**** Information provided
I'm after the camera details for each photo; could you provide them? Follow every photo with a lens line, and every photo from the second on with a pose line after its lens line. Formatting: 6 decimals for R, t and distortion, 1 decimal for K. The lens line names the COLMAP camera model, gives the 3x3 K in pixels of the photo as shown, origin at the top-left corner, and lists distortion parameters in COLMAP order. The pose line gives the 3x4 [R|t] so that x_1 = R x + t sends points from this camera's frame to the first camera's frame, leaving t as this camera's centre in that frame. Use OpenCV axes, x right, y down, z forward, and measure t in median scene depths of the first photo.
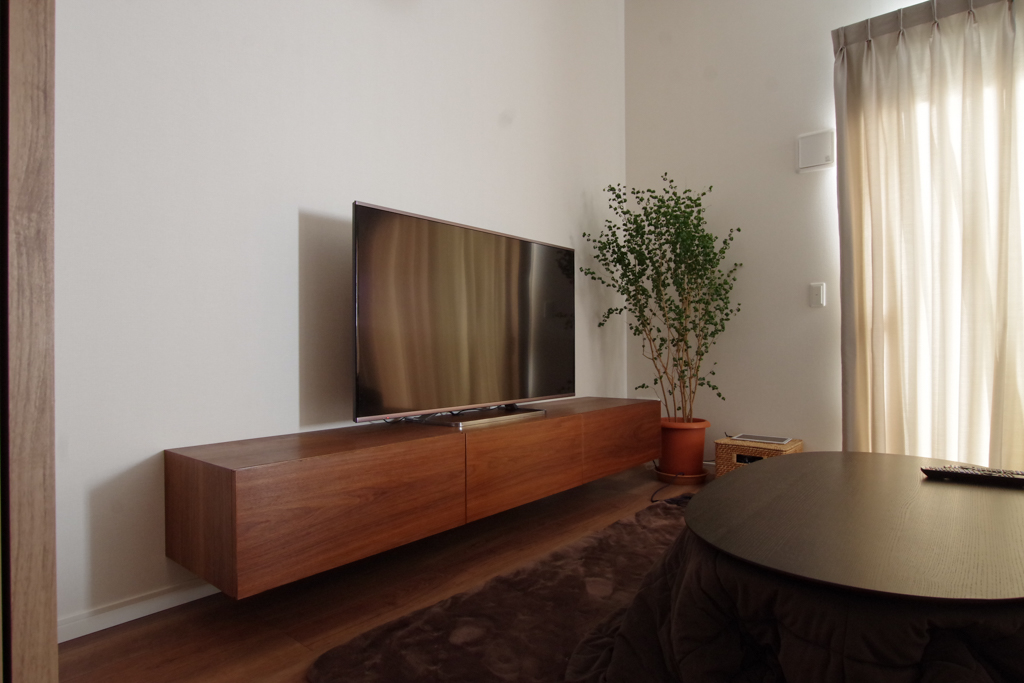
lens RADIAL K [[564.1, 0, 511.9], [0, 564.1, 347.0], [0, 0, 1]] dist [0.006010, -0.000276]
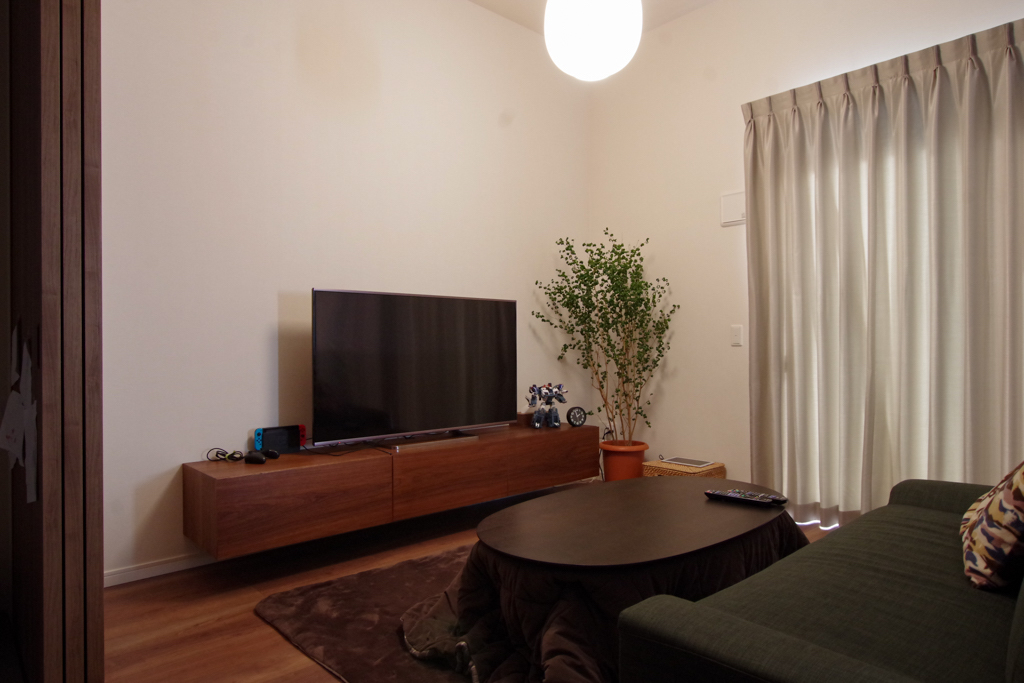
lens RADIAL K [[628.7, 0, 513.6], [0, 628.7, 348.1], [0, 0, 1]] dist [0.041725, 0.006385]
pose [[0.989740, 0.001605, -0.142873, 0.308917], [-0.000252, 0.999955, 0.009483, -0.088094], [0.142881, -0.009349, 0.989696, -0.340311]]
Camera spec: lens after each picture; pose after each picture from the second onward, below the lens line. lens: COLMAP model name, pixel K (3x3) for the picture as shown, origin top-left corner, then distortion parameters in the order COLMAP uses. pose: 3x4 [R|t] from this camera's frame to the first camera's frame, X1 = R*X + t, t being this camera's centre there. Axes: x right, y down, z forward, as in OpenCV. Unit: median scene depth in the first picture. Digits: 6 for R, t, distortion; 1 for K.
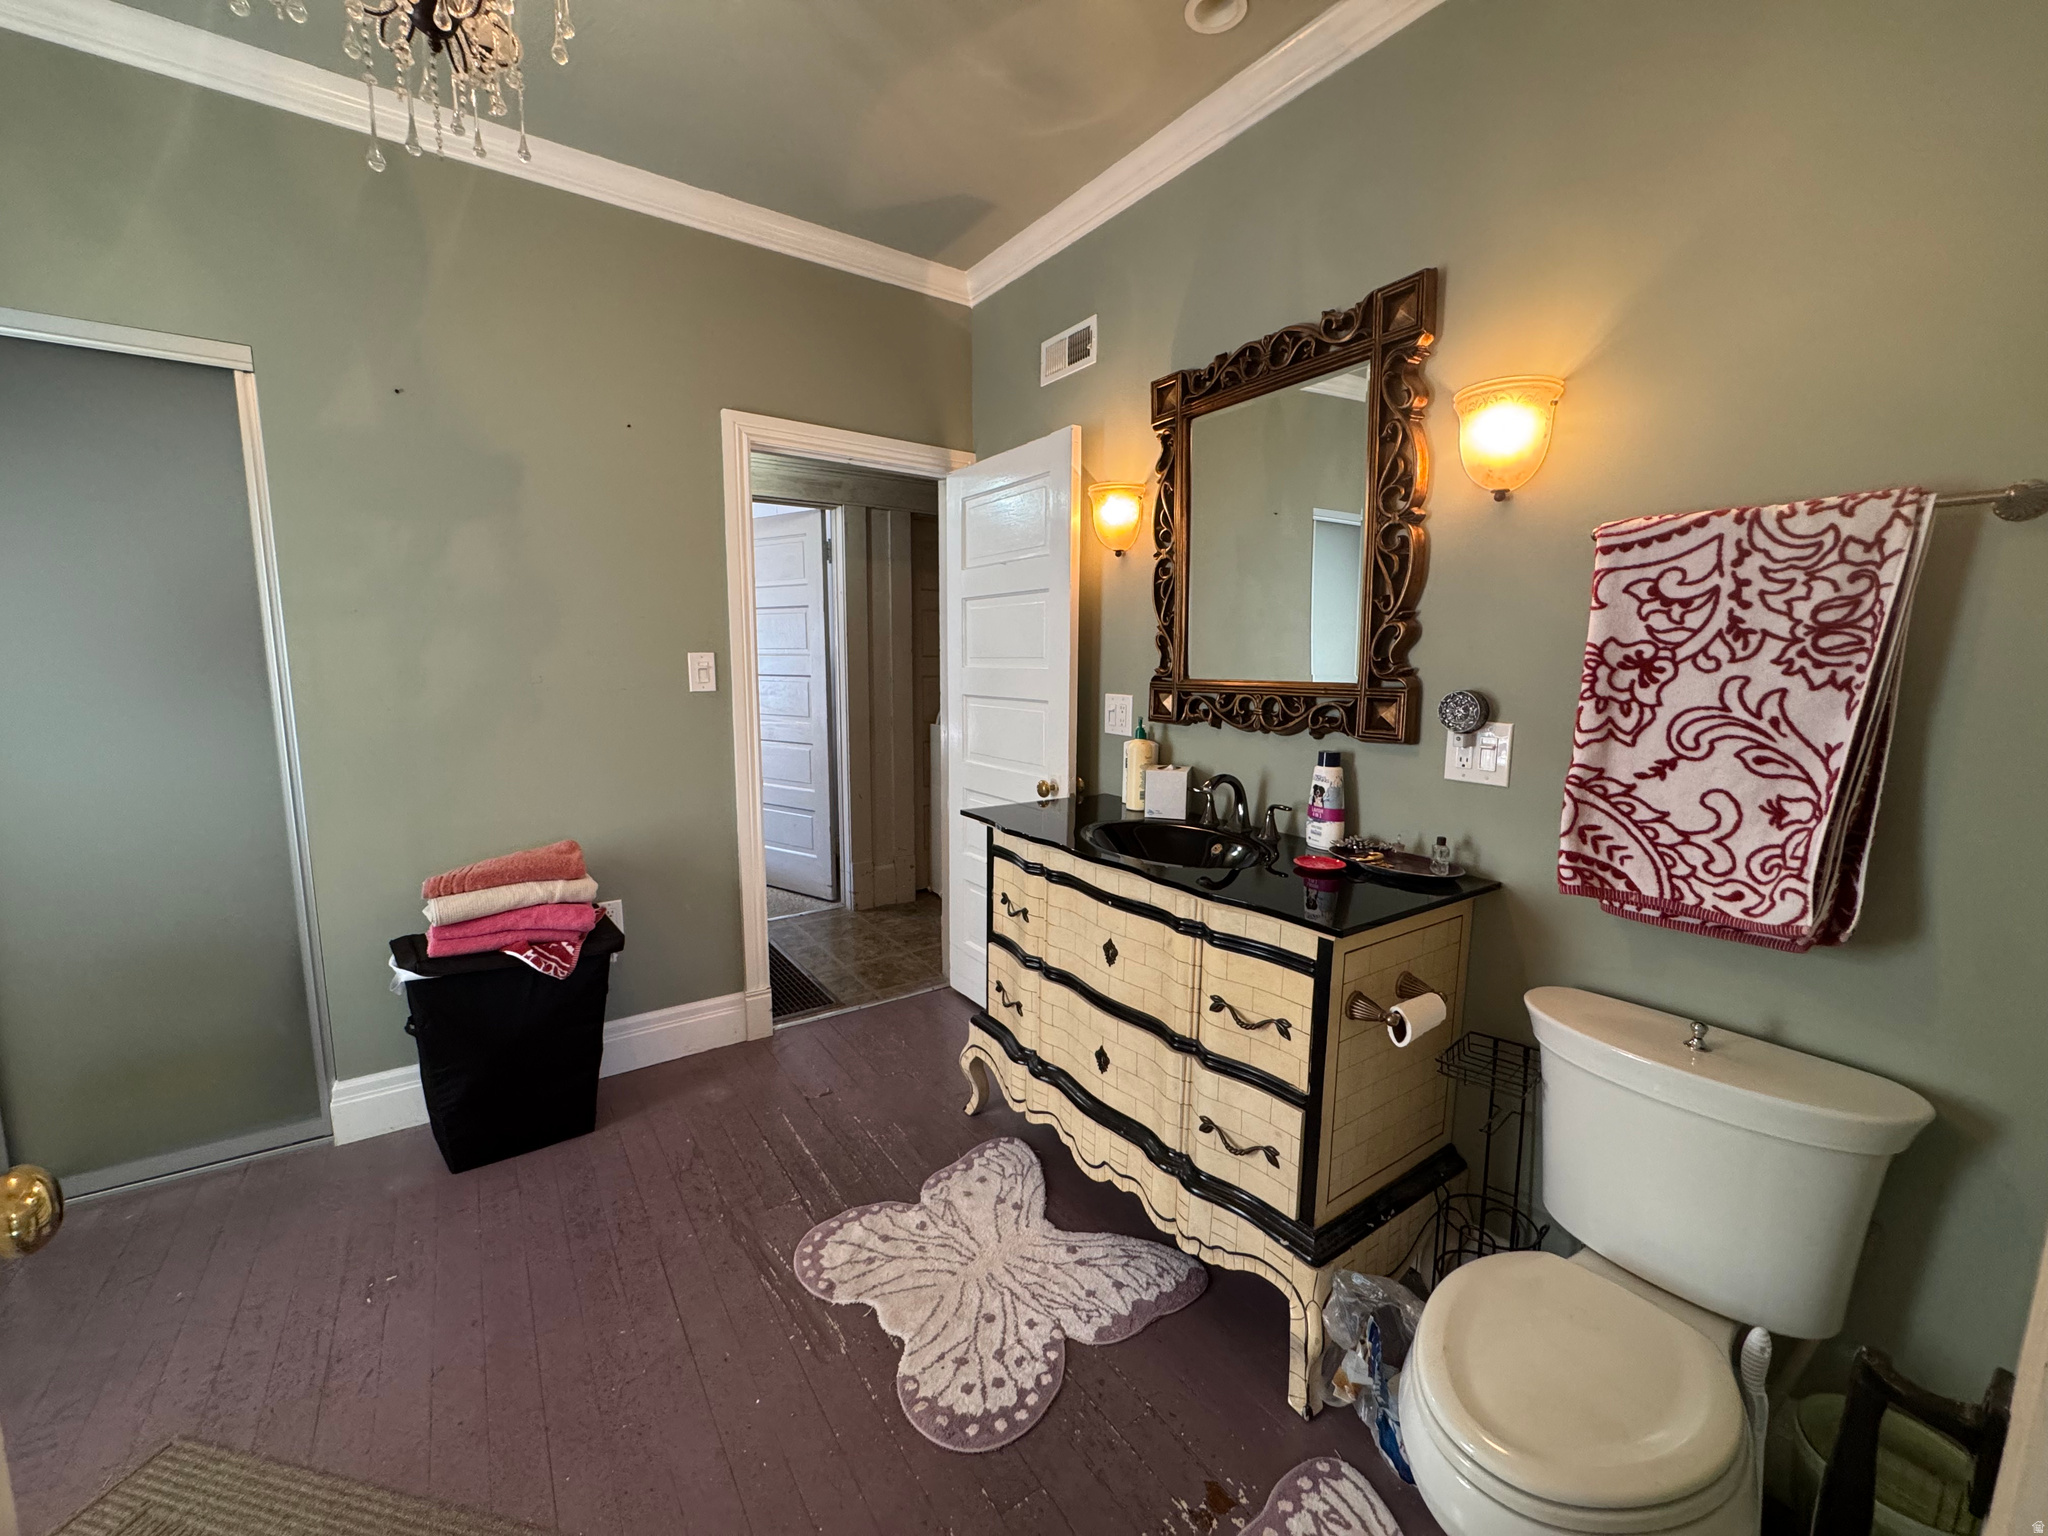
********
(Work request) Each entry, start to finish, goes into your copy exactly; the pictures stay out.

(Result of the task)
I'm after the camera details for each photo; could you provide them? Follow every photo with a lens line, and every photo from the second on with a pose line after its lens line. Formatting: 6 decimals for R, t and distortion, 1 decimal for K. The lens line names the COLMAP camera model, gives the 3x3 K in pixels of the photo as shown, origin at the top-left corner, and lists distortion parameters in COLMAP order. The pose line gives the 3x4 [R|t] so that x_1 = R x + t sends points from this camera's frame to the first camera's frame, leaving t as this camera's centre in that frame. Use OpenCV axes, x right, y down, z forward, and measure t in median scene depths of the first photo.
lens RADIAL K [[564.1, 0, 511.9], [0, 564.1, 347.0], [0, 0, 1]] dist [0.006010, -0.000276]
lens RADIAL K [[628.7, 0, 513.6], [0, 628.7, 348.1], [0, 0, 1]] dist [0.041725, 0.006385]
pose [[0.989740, 0.001605, -0.142873, 0.308917], [-0.000252, 0.999955, 0.009483, -0.088094], [0.142881, -0.009349, 0.989696, -0.340311]]
Camera spec: lens after each picture; pose after each picture from the second onward, below the lens line. lens: COLMAP model name, pixel K (3x3) for the picture as shown, origin top-left corner, then distortion parameters in the order COLMAP uses. pose: 3x4 [R|t] from this camera's frame to the first camera's frame, X1 = R*X + t, t being this camera's centre there. Axes: x right, y down, z forward, as in OpenCV. Unit: median scene depth in the first picture. Digits: 6 for R, t, distortion; 1 for K.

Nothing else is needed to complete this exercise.